KrebsOnSecurity enlisted the help of a number of experts to interpret the data purloined from the malicious e-mail account and found that the hacker had been scanning the internet for vulnerabilities they could exploit.
“It appears our attacker has been using a number of tools which enabled the scanning of large portions of the Internet and several specific targets for vulnerabilities,” Alex Holden, chief information security officer at Hold Security Inc., said. “The most common vulnerability used ‘weblogic unserialize exploit’ and especially targeted Oracle Corp. server products, including Primavera project portfolio management software.”

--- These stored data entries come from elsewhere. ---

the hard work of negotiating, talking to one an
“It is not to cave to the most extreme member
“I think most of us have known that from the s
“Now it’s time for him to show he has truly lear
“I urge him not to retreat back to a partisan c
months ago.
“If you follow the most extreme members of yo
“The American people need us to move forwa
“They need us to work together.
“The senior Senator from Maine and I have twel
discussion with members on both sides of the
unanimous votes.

SFMTA was able to restore its systems without ceding to the hacker’s demands, with KrebsOnSecurity applauding the organisation for keeping extensive data backups for its systems. The hackers use of security questions, meanwhile, has been used as an example of what not to do when securing your accounts.
“As the SFMTA’s experience illustrates, having proper and regular backups of your data can save you bundles. But unsecured backups can also be encrypted by ransomware, so it’s important to ensure that backups are not connected to the computers and networks they are backing up,” KrebsOnSecurity says. “Finally, as I hope this story shows, truthfully answering secret questions is a surefire way to get your online account hacked.”